One of the main limitations in virtual meetings and operations is digital literacy. Members who are less tech savvy might find it difficult to transition completely virtually. Unfortunately, during this time of need, virtual communication was not a choice and all of radiology had to use telecommunication. For example, in a recent internal survey in our DFP, we found that almost all (96%, n = 25/26) of the responding participants learnt about some, several or all of the enquired digital conferencing platforms during the pandemic (Fig. 4), and 61% (n = 16/26) had some difficulty using these platforms in the early phase of the pandemic. About 46% (n = 12/26) had to sometimes even stop or postpone their presentation due to difficulty in navigating the platform (Fig. 5). Several methods have been implemented by vendors to simplify the use of their programs and make them user friendly, or through instructions ranging from written tutorials to walkthrough videos. About 23% of the respondents in our DFP survey needed to watch some kind of tutorial for use of one or the other digital platform. As reported by other studies, although some programs may require time to get adjusted, we observed that the learning curve was quick for the DFP as witnessed by the lack of difficulties in later meetings [24, 25]. Regarding multi-institutional research among different authors, there may still be issues with all readers getting together at the same time for consensus studies, and may need lot of co-ordination. There may also be potential issues of HIPAA compliance and Institutional Review Board approvals, as with most other multi-institutional trials [26, 27]. Although these virtual platforms provide a social component, the differences in people’s location can be distracting due to background noise or motion in a person’s webcam [24]. When bothersome, this can be avoided by having attendees mute their microphone or switch off their camera.

Fig. 4
figure 4

a, b Bar diagrams created from the results of internal survey among the members (n = 26) of a disease focused panel showing the prevalence of knowledge of various digital conferencing platforms in the members prior to a CPVID-19 (corona virus-19) pandemic and prevalence of new knowledge acquired about the platforms during b the ongoing CPVID-19 pandemic

Fig. 5
figure 5

Pie chart created from the results of internal survey in the disease focused panel showing frequency of stopping or postponement of their online meetings by the DFP members due to difficulty navigating the digital platforms in the early phase of corona virus pandemic

The greatest limitation for our heavy use of technology is that technical errors are inevitable.

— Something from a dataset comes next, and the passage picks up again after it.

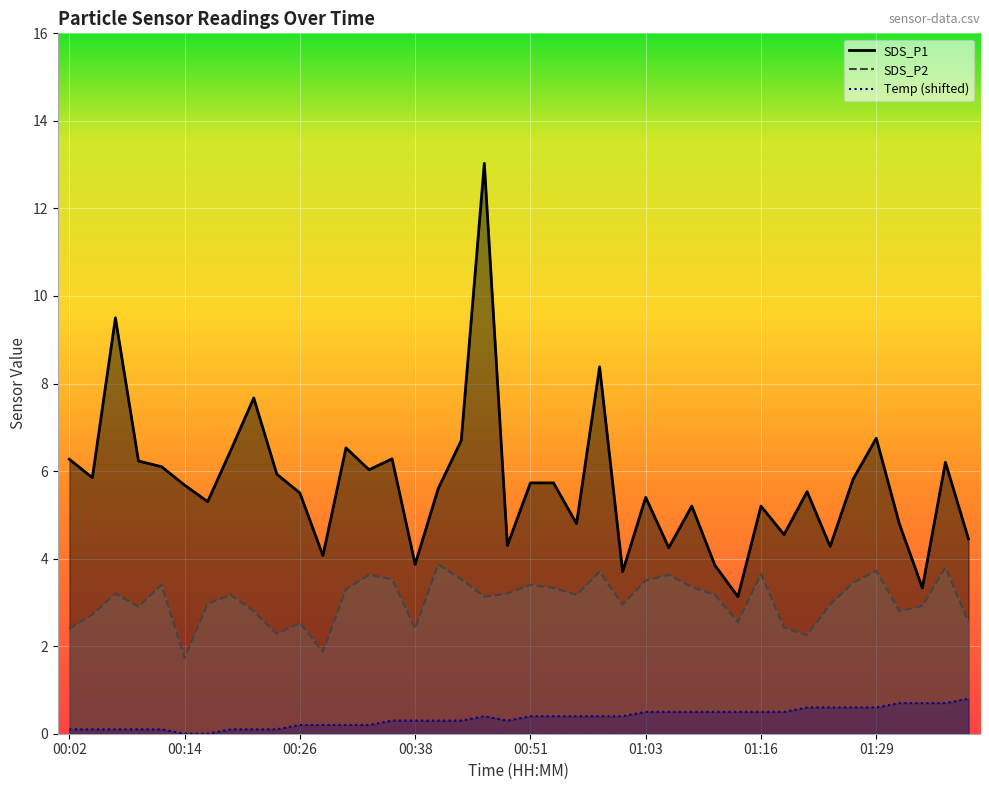

What is the label of the 40th point from the right?

00:02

During the first meeting at Maui, several members had to join meetings through a regular phone call. As a result, several members’ audio was difficult to discern, and they were unable to view the documents shared visually with the physically present members. Power outages due to local or natural disasters cannot be avoided and so is the risk of poor wireless fidelity signals that are also dependent on the local weather [28]. Additionally, software updates/maintenance may render them unavailable for use. Although these may occur, most of the time they are brief and do not significantly affect the smoothness of online meetings. Additionally, the wide array of software at hand has given us the benefit of switching to a different platform should difficulties arise.

Conclusion

Amidst the currently unprecedented COVID-19 pandemic with the strong need for social distancing, virtual web-based platforms have significantly innovated and reshaped the way we engage with our peers for inter-institutional multidisciplinary or DFP collaborations. These have allowed us to continue to foster a sense of community with virtual face to face interactions when isolation has become a bitter truth of our everyday life. Technologic advances with virtual meeting platforms have played an important and useful role in improvising and boosting the functioning of the DFPs. As more radiologists gain familiarity with the broad array of technological offerings available, we anticipate that the convenient and user-friendly virtual format will persist for years to come, even when the pandemic subsides.